TEXT -
★ ★ ★

Extract OpenGraph metadata from HTML pages.

/**
 * Parse OpenGraph tags from HTML content
 */
function parseOpenGraph(html: string): Dictionary<string>;

Usage Examples:

import { utils, CheerioCrawler } from "crawlee";

const crawler = new CheerioCrawler({
  requestHandler: async ({ $, request, pushData, body }) => {
    // Parse OpenGraph data
    const ogData = utils.parseOpenGraph(body);

    // Extract standard metadata
    const metadata = {
      url: request.loadedUrl,
      title: $('title').text() || ogData['og:title'],
      description: $('meta[name="description"]').attr('content') || ogData['og:description'],
      image: ogData['og:image'],
      type: ogData['og:type'],
      siteName: ogData['og:site_name'],
      author: ogData['article:author'],
      publishedTime: ogData['article:published_time'],
      twitterCard: ogData['twitter:card'],
      twitterSite: ogData['twitter:site'],
      // Include all OpenGraph data
      openGraph: ogData,
    };

    await pushData(metadata);
  },
});

Mathematical Utilities

Helper functions for calculations and data processing.

/**
 * Calculate weighted average from values and weights
 */
function weightedAvg(values: number[], weights: number[]): number;

/**
 * Convert snake_case strings to camelCase
 */
function snakeCaseToCamelCase(str: string): string;

Usage Examples:

import { utils } from "crawlee";

// Calculate weighted ratings
const ratings = [4.5, 3.8, 4.9, 4.1];
const weights = [100, 50, 200, 75]; // Number of reviews
const averageRating = utils.weightedAvg(ratings, weights);

console.log(`Weighted average rating: ${averageRating.toFixed(2)}`);

// Convert API response keys
const apiResponse = {
  product_name: 'Widget',
  price_usd: 29.99,
  is_available: true,
  created_at: '2023-01-01',
};

const camelCaseResponse = {};
Object.entries(apiResponse).forEach(([key, value]) => {
  const camelKey = utils.snakeCaseToCamelCase(key);
  camelCaseResponse[camelKey] = value;
});

console.log(camelCaseResponse);
// Result: { productName: 'Widget', priceUsd: 29.99, isAvailable: true, createdAt: '2023-01-01' }

DOM Utilities

Helper functions for DOM manipulation and processing.

/**
 * Expand shadow DOM roots to access shadow content
 */
function expandShadowRoots(document: Document): void;

Usage Examples:

import { JSDOMCrawler, utils } from "crawlee";

const crawler = new JSDOMCrawler({
  requestHandler: async ({ window, document, request, pushData }) => {
    // Expand shadow DOM to access hidden content
    utils.expandShadowRoots(document);

    // Now you can query shadow DOM content
    const shadowContent = document.querySelectorAll('[data-shadow-content]');

    const extractedData = Array.from(shadowContent).map(element => ({
      text: element.textContent?.trim(),
      attributes: Array.from(element.attributes).reduce((attrs, attr) => {
        attrs[attr.name] = attr.value;
        return attrs;
      }, {}),
    }));

    await pushData({
      url: request.loadedUrl,
      shadowDomData: extractedData,
      hasShadowContent: shadowContent.length > 0,
    });
  },
});

Unified Utils Object

The main utils object that combines all utility functions.

★ ★ ★

PROVIDED MATERIAL -
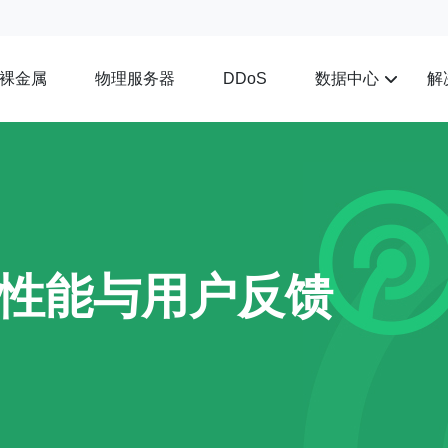
裸金属
物理服务器
数据中心
解
DDoS
的性能与用户反馈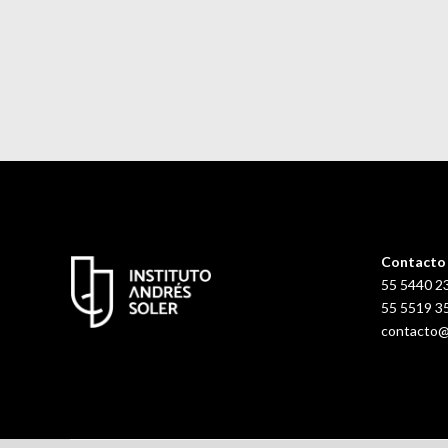
Contacto
55 5440 2
55 5519 3
contacto@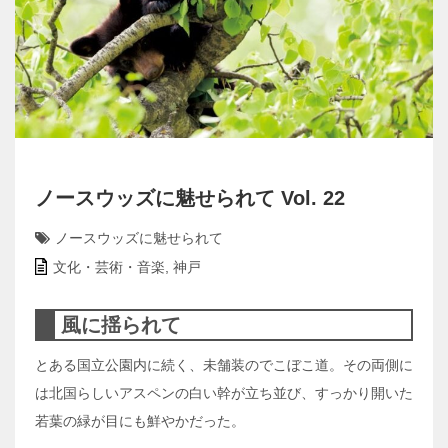
ノースウッズに魅せられて Vol. 22
ノースウッズに魅せられて
文化・芸術・音楽
,
神戸
風に揺られて
とある国立公園内に続く、未舗装のでこぼこ道。その両側に
は北国らしいアスペンの白い幹が立ち並び、すっかり開いた
若葉の緑が目にも鮮やかだった。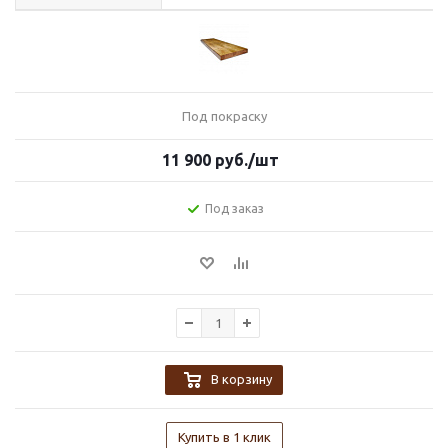
Под покраску
11 900
руб.
/шт
Под заказ
В корзину
Купить в 1 клик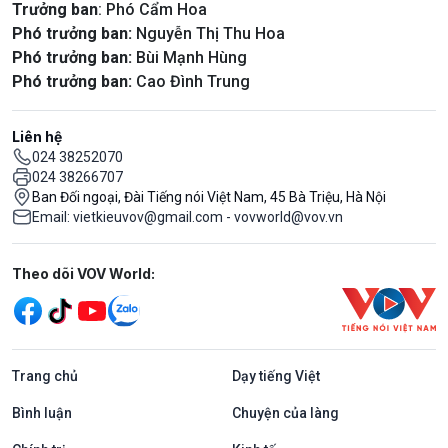
Trưởng ban
: Phó Cẩm Hoa
Phó trưởng ban:
Nguyễn Thị Thu Hoa
Phó trưởng ban:
Bùi Mạnh Hùng
Phó trưởng ban:
Cao Đình Trung
Liên hệ
024 38252070
024 38266707
Ban Đối ngoại, Đài Tiếng nói Việt Nam, 45 Bà Triệu, Hà Nội
Email: vietkieuvov@gmail.com - vovworld@vov.vn
Mạng xã hội
Theo dõi VOV World:
Trang chủ
Dạy tiếng Việt
Bình luận
Chuyện của làng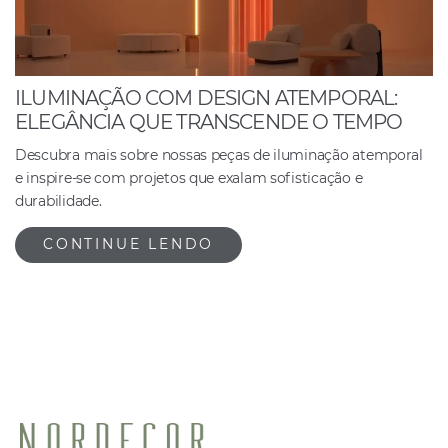
ILUMINAÇÃO COM DESIGN ATEMPORAL:
ELEGÂNCIA QUE TRANSCENDE O TEMPO
Descubra mais sobre nossas peças de iluminação atemporal
e inspire-se com projetos que exalam sofisticação e
durabilidade.
CONTINUE LENDO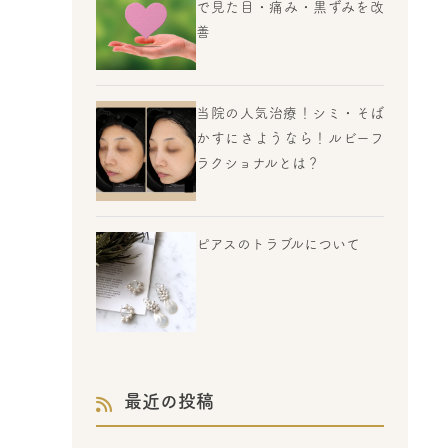
で見た目・痛み・黒ずみを改
善
当院の人気治療！シミ・そば
かすにさようなら！ルビーフ
ラクショナルとは？
ピアスのトラブルについて
最近の投稿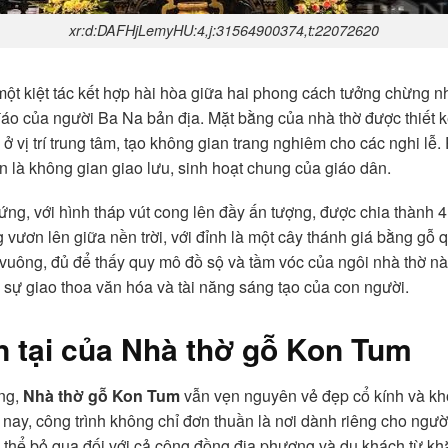
xr:d:DAFHjLemyHU:4,j:31564900374,t:22072620
một kiệt tác kết hợp hài hòa giữa hai phong cách tưởng chừng n
đáo của người Ba Na bản địa. Mặt bằng của nhà thờ được thiết 
 vị trí trung tâm, tạo không gian trang nghiêm cho các nghi lễ.
 là không gian giao lưu, sinh hoạt chung của giáo dân.
ng, với hình tháp vút cong lên đầy ấn tượng, được chia thành 4
ươn lên giữa nền trời, với đỉnh là một cây thánh giá bằng gỗ q
vuông, đủ để thấy quy mô đồ sộ và tầm vóc của ngôi nhà thờ này.
 sự giao thoa văn hóa và tài năng sáng tạo của con người.
n tại của
Nhà thờ gỗ Kon Tum
ộng,
Nhà thờ gỗ Kon Tum
vẫn vẹn nguyên vẻ đẹp cổ kính và kh
y nay, công trình không chỉ đơn thuần là nơi dành riêng cho ng
 thể bỏ qua đối với cả cộng đồng địa phương và du khách từ kh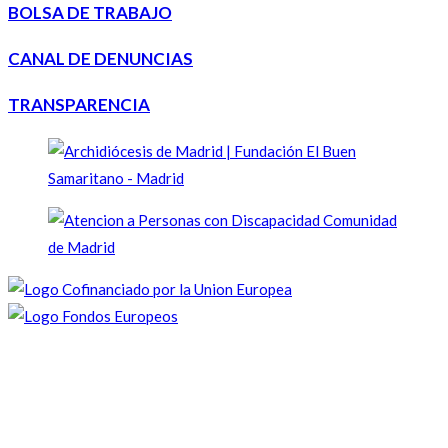
BOLSA DE TRABAJO
CANAL DE DENUNCIAS
TRANSPARENCIA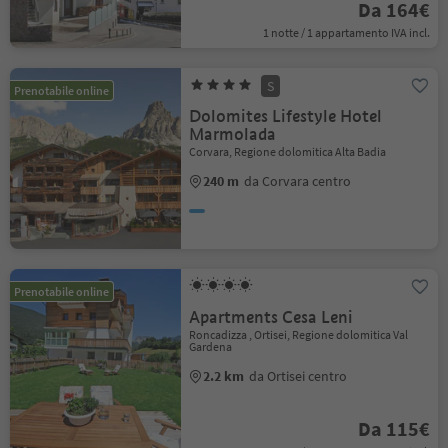
Da 164€
1 notte / 1 appartamento IVA incl.
S
Prenotabile online
Dolomites Lifestyle Hotel
Marmolada
Corvara, Regione dolomitica Alta Badia
240 m
da Corvara centro
Prenotabile online
Apartments Cesa Leni
Roncadizza , Ortisei, Regione dolomitica Val
Gardena
2.2 km
da Ortisei centro
Da 115€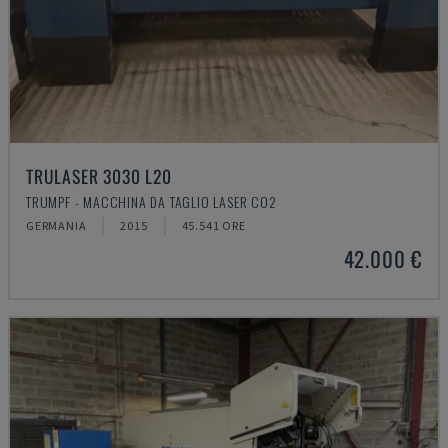
TRULASER 3030 L20
TRUMPF - MACCHINA DA TAGLIO LASER CO2
GERMANIA
2015
45.541 ORE
42.000 €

★ ★ ★

TASKS TO PERFORM -
1: Translate the sentence "Extract OpenGraph metadata from HTML pages." from the crawlee utilities documentation into Spanish.
2: In the crawlee utilities documentation, what does the comment on the weights array in the weighted ratings example say those weights are?
3: List every function that the crawlee utilities documentation declares with a signature.
The entries have no role here.

TASK RESPONSES -
1: Extrae metadatos de OpenGraph de páginas HTML.

2: Number of reviews.

3: parseOpenGraph, weightedAvg, snakeCaseToCamelCase, expandShadowRoots